I still don't understand the reason why the 2x3 unit was causing this problem. Could it be that the 2x3 unit was splitting the current between too few bases, thus each base geting more current than the transistor could take before breaking down? I'm not even sure that's a technically sensible thought or not but anyway. I can live with using 16 pins
There is also a diode connection from base to collector. Normally the collector is at a higher potential (voltage) then the base, so there is no current flowing this way. However, in your circuit, you put the collector low when you don't use that column of LEDs connected to it. This is what works, since this base-collector is in parallell to any LEDs, and have a lower forward voltage drop than the LED (hence LEDs not glowing).
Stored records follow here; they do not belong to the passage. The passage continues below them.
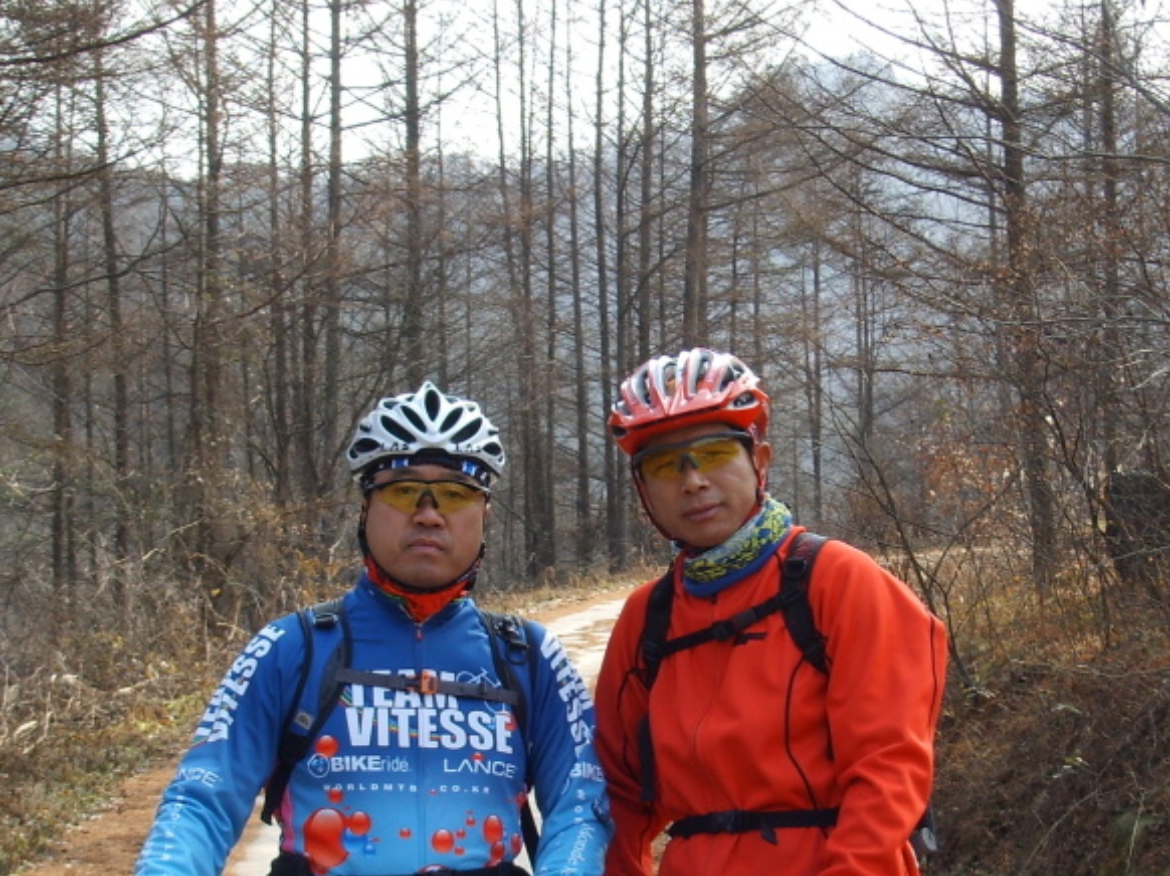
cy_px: 557
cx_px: 760
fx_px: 2973
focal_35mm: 88
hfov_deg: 22.2
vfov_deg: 16.7
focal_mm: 8.8
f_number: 3.8
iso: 50
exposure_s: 1/180
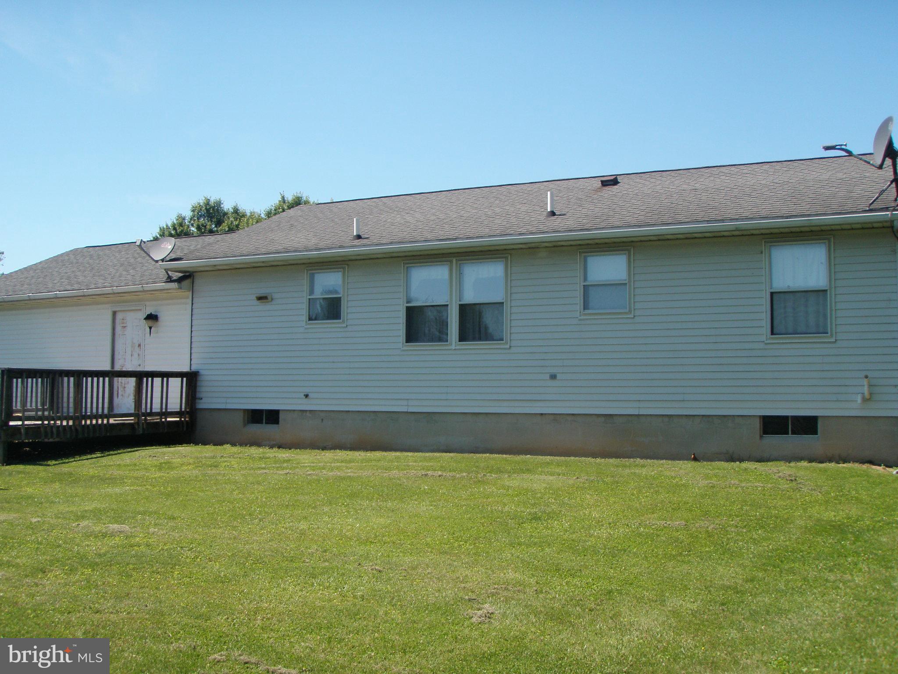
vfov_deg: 37.7
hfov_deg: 49.0
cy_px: 337
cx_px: 449
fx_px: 986
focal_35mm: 38
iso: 80
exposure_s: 1/500
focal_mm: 6.7
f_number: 3.5
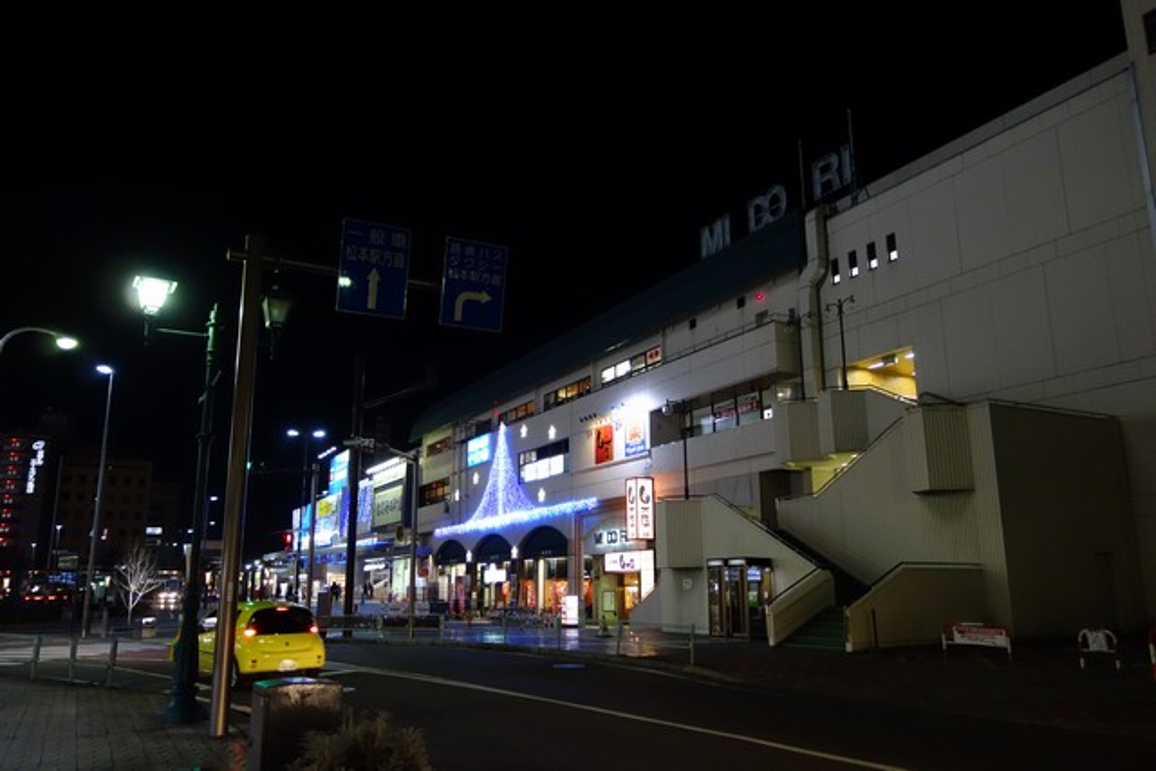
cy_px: 386
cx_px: 578
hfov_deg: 65.5
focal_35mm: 28
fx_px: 899
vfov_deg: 46.4
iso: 800
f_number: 1.8
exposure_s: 1/60
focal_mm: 10.4
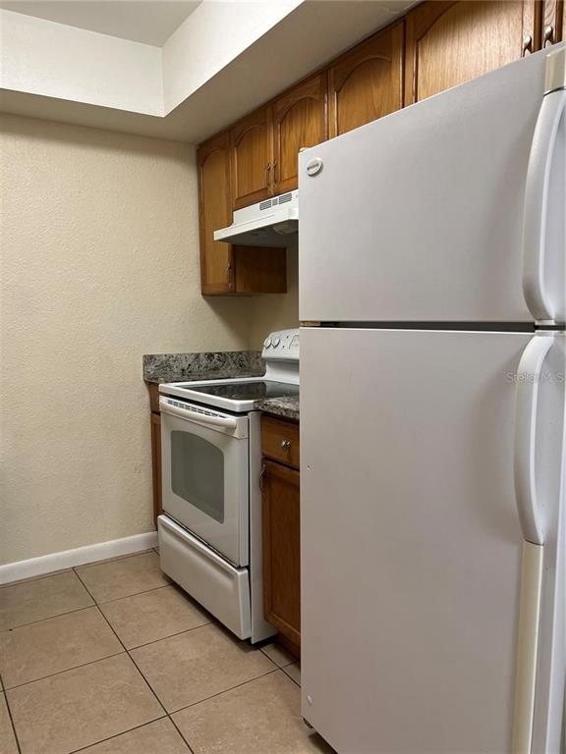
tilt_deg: -5.0
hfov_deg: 53.1
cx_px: 283
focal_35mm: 26
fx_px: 567
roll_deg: -0.2
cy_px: 377
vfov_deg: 67.3
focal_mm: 5.7
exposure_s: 1/60
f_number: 1.5
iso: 64
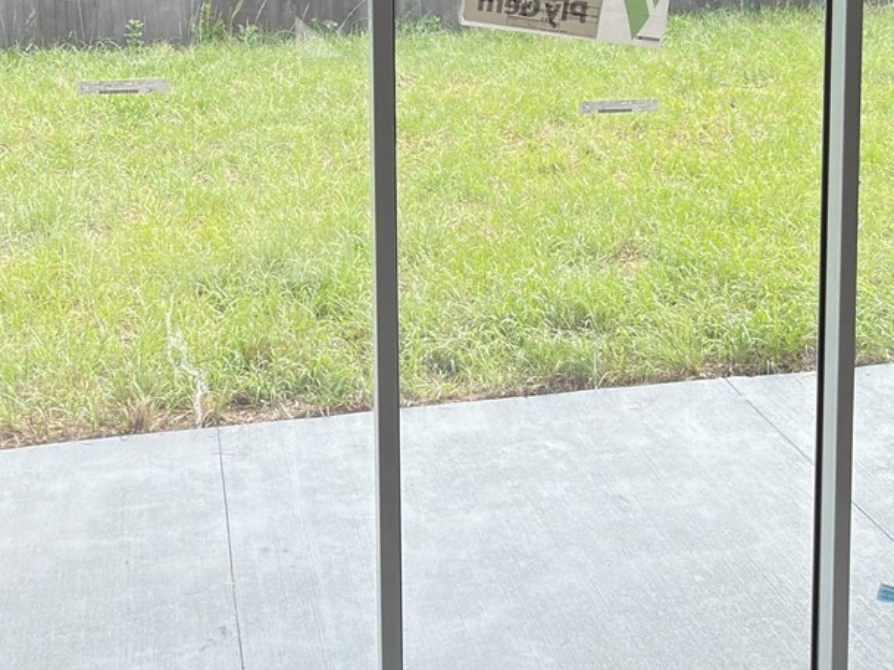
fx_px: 1291
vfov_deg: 27.5
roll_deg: +0.4
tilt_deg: -4.6
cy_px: 4
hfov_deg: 38.2
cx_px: 453
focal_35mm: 50
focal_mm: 2.22
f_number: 2.2
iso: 64
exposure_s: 1/120
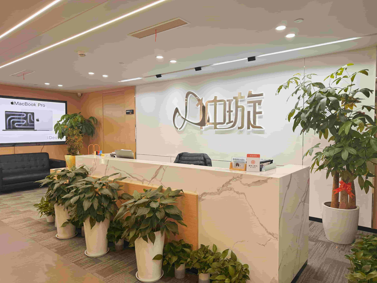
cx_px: 188
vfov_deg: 56.8
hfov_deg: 71.6
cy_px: 142
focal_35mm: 24
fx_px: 261
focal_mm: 6.76
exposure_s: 1/100
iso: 64
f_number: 1.78
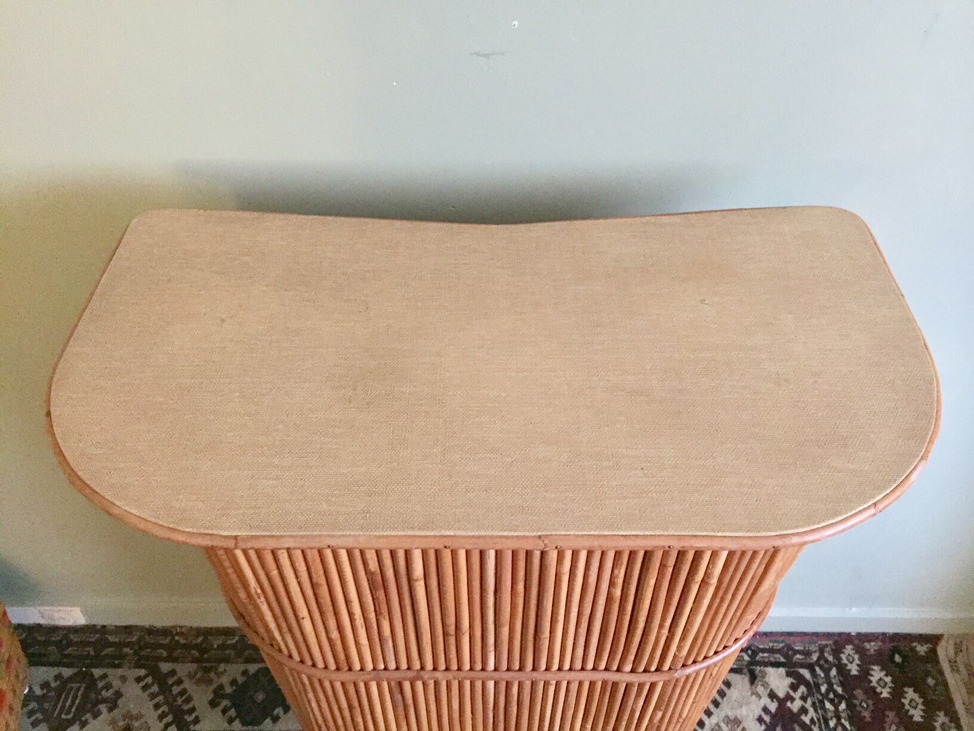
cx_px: 487
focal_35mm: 29
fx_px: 816
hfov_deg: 61.7
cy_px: 366
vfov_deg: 48.2
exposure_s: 1/17
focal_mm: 4.15
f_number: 2.2
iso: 640
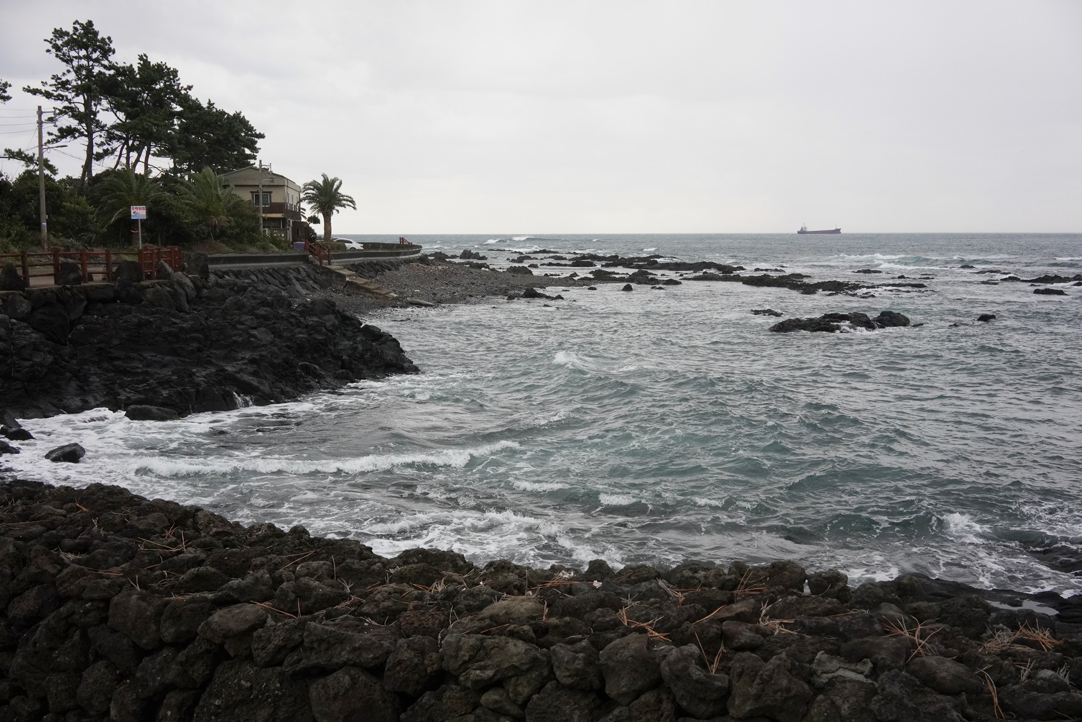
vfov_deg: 37.9
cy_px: 361
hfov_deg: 54.4
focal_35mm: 35
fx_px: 1052
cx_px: 541
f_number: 14
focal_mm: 35
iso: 2500
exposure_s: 1/250
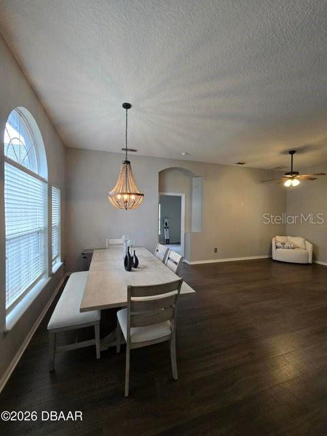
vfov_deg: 106.2
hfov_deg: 89.9
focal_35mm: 13
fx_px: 164
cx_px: 164
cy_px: 218
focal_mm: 2.2
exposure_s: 1/60
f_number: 2.2
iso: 125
However, you added that "high level" 2x3 transistor grid. While this transistor grid will get (most of) their unused transistor's collectors low, they are shut off from their emitter, to the second level transistor grid's collectors. IE no diode connection from base to collector here in parallell with any LEDs, thus the base current from a row also flowed through LEDs in other columns.
Unless your LED's have a lower forward voltage than about 1.4V (plus some more for saturation voltage to the "cathode" transistors and VOL
from the atmega), I think you can keep your "high level" grid, if you put a diode in anti-parallel to those (high-level grid) transistors collector-emitter. Maybe anti-parallel is somewhat wrong term. I mean a diode from emitter to collector (backwards). 6 additional diodes. But as you say it only saves one more output pin.